Using Bridge Networks on Sakura Cloud
Server
Lastmod: 2025-01-21
Published: 2022-07-07

Note: This is possible, but not the intended use. Enjoy it as a fun experiment.

On Sakura Cloud, it is not possible to connect using a bridge.

Can I assign a fixed MAC address or change it to an arbitrary one?

It is presumed that packets with MAC addresses other than those of the created VM cannot leave the VM on Sakura Cloud’s switch.

Creating a bridge within a VM to connect LXD containers directly to the router + switch IP address or the switch’s local IP address for communication is not possible.

Typically, the configuration would look like this:

However, since only packets with the MAC address attached to eth0 can communicate outside the VM, this configuration cannot connect to the internet.

Communication using the MAC address attached to veth0 of Container 1 cannot leave the VM.

This led me to wonder about the handling of virtual MAC addresses in VRRP.

Are there any restrictions on using a Virtual IP address (VIP) with VRRP?

VRID 1 to 4 are available.

Only the following four types of virtual MAC addresses can be used:
00:00:5e:00:01:01
00:00:5e:00:01:02
00:00:5e:00:01:03
00:00:5e:00:01:04

So, could it be possible to communicate from the VM using these MAC addresses?
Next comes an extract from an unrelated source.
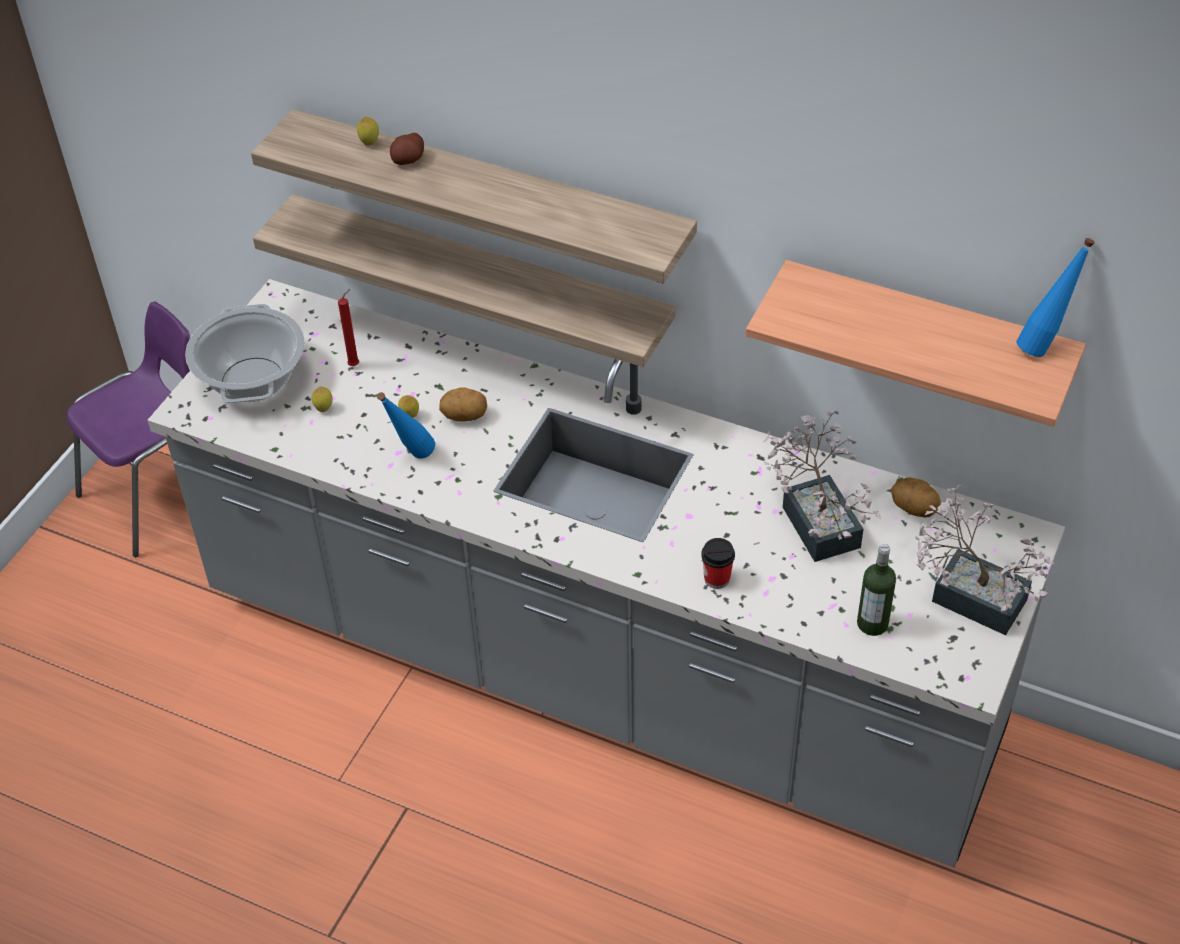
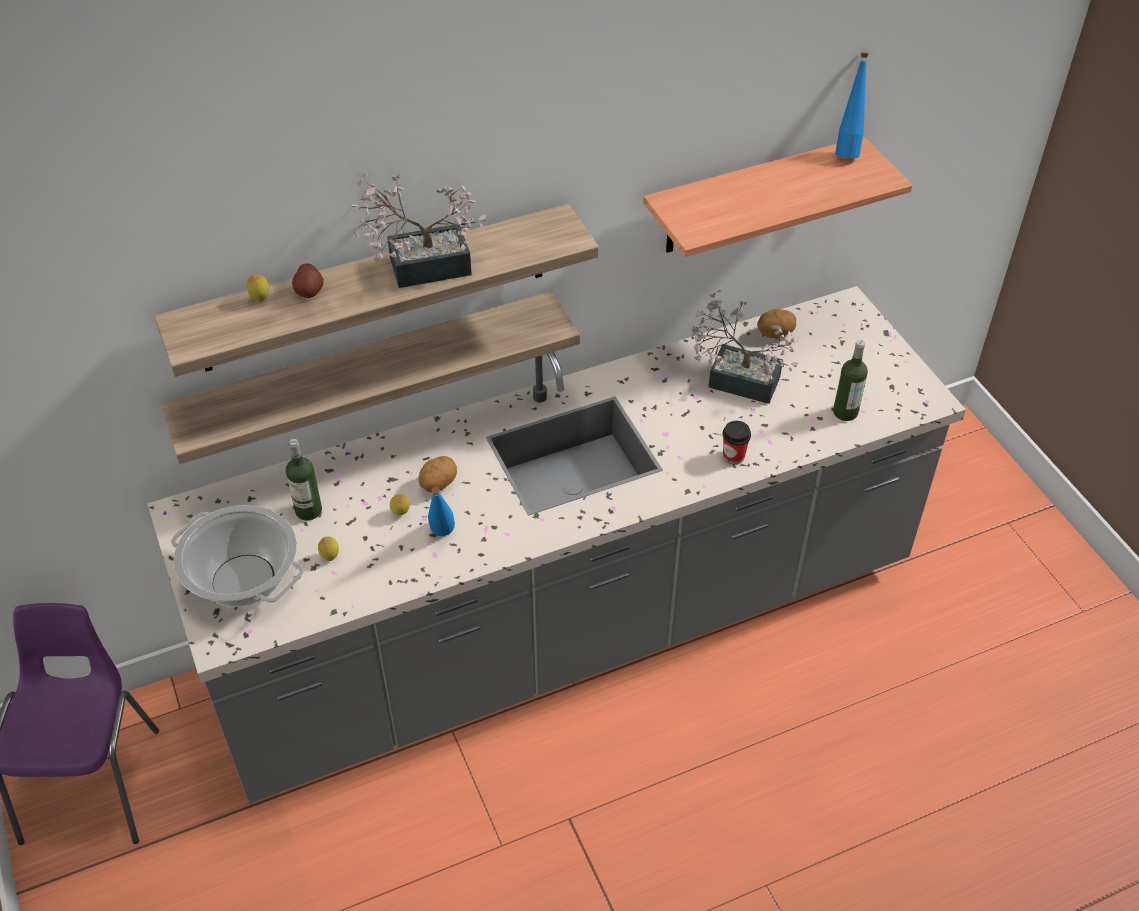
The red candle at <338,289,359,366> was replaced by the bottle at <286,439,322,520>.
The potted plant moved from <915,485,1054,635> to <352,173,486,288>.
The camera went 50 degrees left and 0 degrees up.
Let’s try!

network:
  ethernets:
    eth0:
      dhcp4: 'no'
      dhcp6: 'no'
  bridges:
    br0:
      interfaces: [ eth0 ]
      macaddress: <MAC address of eth0>
      addresses:
        - XXX.XXX.XXX.5/29
      dhcp4: 'no'
      dhcp6: 'no'
      gateway4: XXX.XXX.XXX.1

First, create br0.

Then, create a container connected to br0.

In the default profile of lxd, set it to connect to br0.

devices:
  eth0:
    nictype: bridged
    parent: br0
    type: nic

Set up the network normally in the container.

# lxc launch images:ubuntu/22.04 c1
# lxc exec c1 bash
root@c1:~# cat << _EOF_ > /etc/netplan/10-lxc.yaml
network:
  ethernets:
    eth0:
      dhcp4: 'no'
      dhcp6: 'no'
      addresses:
        - XXX.XXX.XXX.8/29 
      gateway4: XXX.XXX.XXX.1
      nameservers:
        addresses:
          - 133.242.0.3
          - 133.242.0.4
  renderer: networkd
  version: 2
root@c1:~# netplan apply

It doesn’t connect normally.

root@c1:~# ping 8.8.8.8
PING 8.8.8.8 (8.8.8.8) 56(84) bytes of data.
From 133.242.60.197 icmp_seq=1 Destination Host Unreachable
From 133.242.60.197 icmp_seq=2 Destination Host Unreachable
From 133.242.60.197 icmp_seq=3 Destination Host Unreachable
^C
--- 8.8.8.8 ping statistics ---
5 packets transmitted, 0 received, +3 errors, 100% packet loss, time 4088ms pipe 4

Let’s set a VRRP virtual MAC address.

network:
  ethernets:
    eth0:
      dhcp4: 'no'
      dhcp6: 'no'
      addresses:
        - XXX.XXX.XXX.8/29 
      macaddress: 00:00:5e:00:01:01
      gateway4: XXX.XXX.XXX.1
      nameservers:
        addresses:
          - 133.242.0.3
          - 133.242.0.4
  renderer: networkd
  version: 2
root@c1:~# netplan apply

Successfully connected to the outside!

root@c1:~# ping 8.8.8.8
PING 8.8.8.8 (8.8.8.8) 56(84) bytes of data.
64 bytes from 8.8.8.8: icmp_seq=1 ttl=118 time=18.1 ms
64 bytes from 8.8.8.8: icmp_seq=2 ttl=118 time=18.2 ms
64 bytes from 8.8.8.8: icmp_seq=3 ttl=118 time=18.3 ms
^C
--- 8.8.8.8 ping statistics ---
3 packets transmitted, 3 received, 0% packet loss, time 2002ms
rtt min/avg/max/mdev = 18.120/18.195/18.267/0.060 ms

Since up to four can be used, it seems possible to assign IP addresses directly using the bridge for communication with up to four containers within a single L2 network.

However, as this is not the intended use, it’s best to enjoy it as an interesting experiment.